Reported By: James Muir
Date Reported: 2020-03-21
Verifier Name: Stanislav Smyshlyaev
Date Verified: 2021-11-17

Section 3 says:

A constant-time but not optimal approach would be to naively implement the arithmetic operations for 288-bit integers, because even a naive implementation will not exceed 2^288 in the multiplication of (acc+block) and r.

It should say:

It is possible to create a constant-time, but not optimal, implementation by implementing arithmetic operations for 256-bit integers, because even a naive implementation will not exceed 2^256 in the multiplication of (acc+block) and r (note that we have r < 2^124 because r is "clamped").

Notes:

There are two issues 1) 288 bits is too big, and 2) a naive implementation of 288 bit integer arithmetic isn't necessarily constant time.
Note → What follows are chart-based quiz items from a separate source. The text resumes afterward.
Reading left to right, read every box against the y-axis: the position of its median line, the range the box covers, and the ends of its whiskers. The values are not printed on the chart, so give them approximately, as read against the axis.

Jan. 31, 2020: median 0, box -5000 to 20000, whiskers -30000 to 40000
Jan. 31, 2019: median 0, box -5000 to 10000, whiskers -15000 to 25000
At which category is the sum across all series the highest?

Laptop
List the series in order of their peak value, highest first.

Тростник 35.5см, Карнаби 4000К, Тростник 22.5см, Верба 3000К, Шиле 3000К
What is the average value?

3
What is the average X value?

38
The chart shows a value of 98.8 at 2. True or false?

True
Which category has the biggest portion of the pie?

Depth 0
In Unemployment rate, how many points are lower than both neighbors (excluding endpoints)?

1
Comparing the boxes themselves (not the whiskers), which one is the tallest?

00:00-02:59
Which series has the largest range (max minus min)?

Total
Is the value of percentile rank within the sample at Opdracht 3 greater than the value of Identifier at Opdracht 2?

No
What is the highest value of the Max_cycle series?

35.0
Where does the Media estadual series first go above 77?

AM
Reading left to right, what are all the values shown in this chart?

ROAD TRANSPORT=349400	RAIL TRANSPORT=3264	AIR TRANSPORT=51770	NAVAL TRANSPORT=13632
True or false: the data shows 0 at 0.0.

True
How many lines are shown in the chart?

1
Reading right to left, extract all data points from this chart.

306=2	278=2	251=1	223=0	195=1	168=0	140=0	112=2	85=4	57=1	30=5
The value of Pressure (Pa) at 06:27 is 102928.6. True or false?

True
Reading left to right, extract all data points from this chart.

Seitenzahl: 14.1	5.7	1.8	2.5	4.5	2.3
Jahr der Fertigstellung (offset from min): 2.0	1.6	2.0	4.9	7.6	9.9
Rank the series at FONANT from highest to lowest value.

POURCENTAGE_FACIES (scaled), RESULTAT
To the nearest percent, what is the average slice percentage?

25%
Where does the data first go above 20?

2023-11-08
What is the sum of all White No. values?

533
#1: 288 seems to be tied to the machine int size and assumes 32-bit integers (288 is nine 32-bit integers). It is probably better to give a number independent of the machine int size. It is possible to compute Poly1305 using 255 bit arithmetic. Padded blocks of the message are in the range 2^8, 2^8 +1,..., 2^129 -1. Assuming that the partial reduction step always reduces the accumulator to 130 bits, we have acc < 2^130, so acc+block < 2^131. r is a 16 byte value, but some of its bits are "clampled", so we have r < 2^124. Thus (acc+block)*r < 2^255; so we can get by with 255 bit big-integer arithmetic (probably 256 bits is more convenient to work with).

#2: big-integer arithmetic can be implemented in constant time, but perhaps not in a obvious or naive way. Keeping things constant time seems to depend on the characteristics of the underlying processor.